Wall wrote to the lawmakers that “we can assure to that today every concert ticket that Ticketmaster is asked to distribute is sold through onsales that are open to fans. None are secretly sold or transferred to ticket brokers. To answer one of your questions directly, no, neither Live Nation nor Ticketmaster ever ‘purposefully relax enforcement of ticket limits for certain buyers or brokers for financial gain.’”
Wall also pushed back on the FTC’s characterization of TradeDesk, their inventory management system, as enabling technical support for ticket “harvesting.” He wrote that TradeDesk “has no functionality to buy primary tickets, and does “not in any way ‘enable bots to buy up and hoard massive amounts of tickets.’” Yet Wall wrote that Ticketmaster was removing TradeDesk functionality from the market, as they had come to the conclusion that the “reputational harm from having to explain and defend TradeDesk exceeds its value.”

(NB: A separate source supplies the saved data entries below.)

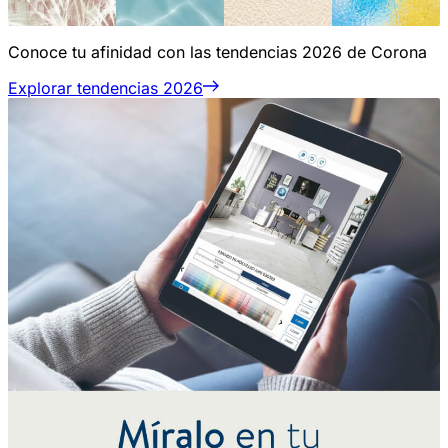
Conoce tu afinidad con las tendencias 2026 de Corona
Explorar tendencias 2026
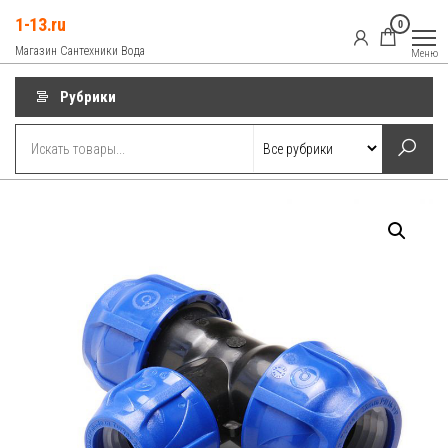
Перейти
1-13.ru
0
к
Магазин Сантехники Вода
Меню
содержимому
Рубрики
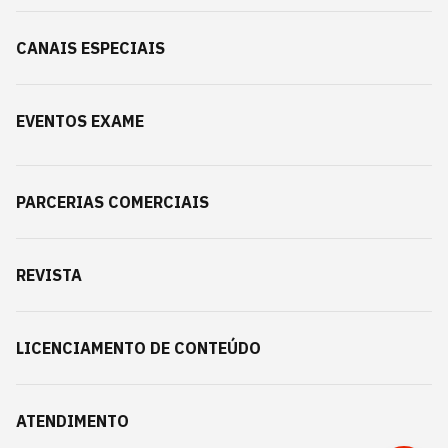
CANAIS ESPECIAIS
EVENTOS EXAME
PARCERIAS COMERCIAIS
REVISTA
LICENCIAMENTO DE CONTEÚDO
ATENDIMENTO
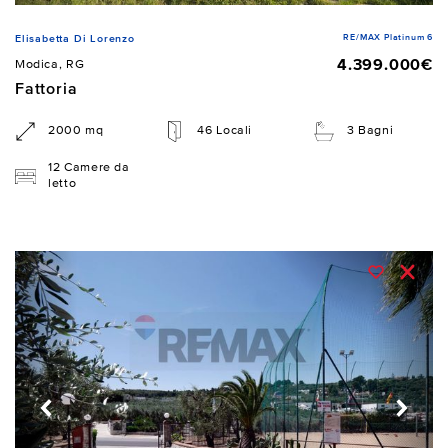
RE/MAX Platinum 6
Elisabetta Di Lorenzo
4.399.000€
Modica, RG
Fattoria
2000 mq
46 Locali
3 Bagni
12 Camere da
letto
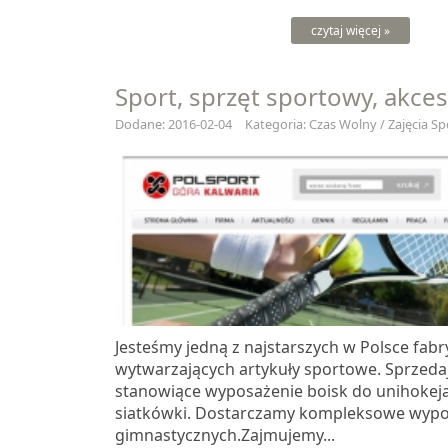
czytaj więcej »
Sport, sprzęt sportowy, akces
Dodane: 2016-02-04
Kategoria: Czas Wolny / Zajęcia S
Jesteśmy jedną z najstarszych w Polsce fabr
wytwarzających artykuły sportowe. Sprzed
stanowiące wyposażenie boisk do unihokeja,
siatkówki. Dostarczamy kompleksowe wypo
gimnastycznych.Zajmujemy...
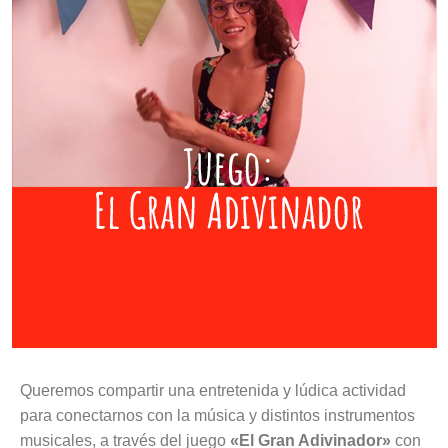
Queremos compartir una entretenida y lúdica actividad
para conectarnos con la música y distintos instrumentos
musicales, a través del juego
«El Gran Adivinador»
con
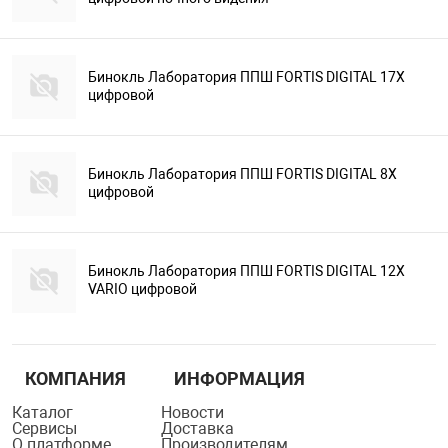
Бинокль Лаборатория ППШ FORTIS DIGITAL 17X
цифровой
Бинокль Лаборатория ППШ FORTIS DIGITAL 8X
цифровой
Бинокль Лаборатория ППШ FORTIS DIGITAL 12X
VARIO цифровой
КОМПАНИЯ
ИНФОРМАЦИЯ
Каталог
Новости
Сервисы
Доставка
О платформе
Производителям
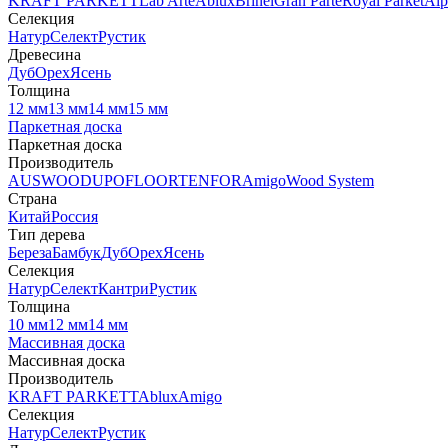
KRAFT PARKETT
Lab Arte
Ablux
Brinel
Gran Parte
Royal Parket
Alp
Селекция
Натур
Селект
Рустик
Древесина
Дуб
Орех
Ясень
Толщина
12 мм
13 мм
14 мм
15 мм
Паркетная доска
Паркетная доска
Производитель
AUSWOOD
UPOFLOOR
TENFOR
Amigo
Wood System
Страна
Китай
Россия
Тип дерева
Береза
Бамбук
Дуб
Орех
Ясень
Селекция
Натур
Селект
Кантри
Рустик
Толщина
10 мм
12 мм
14 мм
Массивная доска
Массивная доска
Производитель
KRAFT PARKETT
Ablux
Amigo
Селекция
Натур
Селект
Рустик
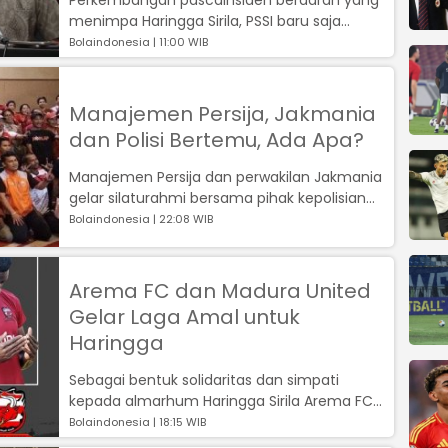
menimpa Haringga Sirila, PSSI baru saja
menggelar rapat....
Bolaindonesia | 11:00 WIB
Manajemen Persija, Jakmania
dan Polisi Bertemu, Ada Apa?
Manajemen Persija dan perwakilan Jakmania
gelar silaturahmi bersama pihak kepolisian
pascainsiden berdarah yang menimpa ...
Bolaindonesia | 22:08 WIB
Arema FC dan Madura United
Gelar Laga Amal untuk
Haringga
Sebagai bentuk solidaritas dan simpati
kepada almarhum Haringga Sirila Arema FC
gelar laga amal kontra Madura United...
Bolaindonesia | 18:15 WIB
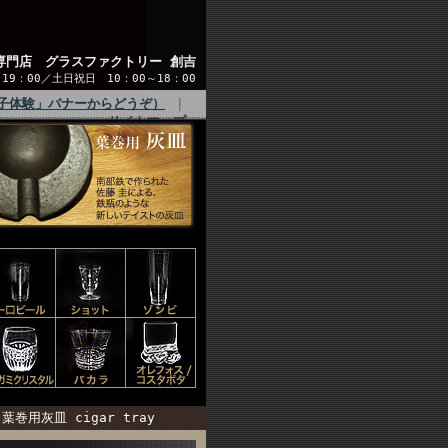
専門店 グラスファクトリー 創吉
9：00／土日祝日 10：00～18：00
子体験」バナーからどうぞ）
｜
サイトマップ
巻用灰皿 cigar tray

Wall wrote that the claim that Ticketmaster was turning “a blind eye” to violations of the BOTS Act was “particularly frustrating,” noting that the company has invested more than $1 billion in ticketing technology including anti-bot and fraud detection measures. He wrote that secondary ticketing accounts for about 3% of Live Nation’s revenue, and returns on fees on concert ticket reslae is less than 2% of Live Nation’s revenue.
“Ticketmaster’s market share in concert ticket resale is also less than 20%, meaning that over 80% of the time a concert ticket gets resold, some other marketplace collects resale fees,” he wrote.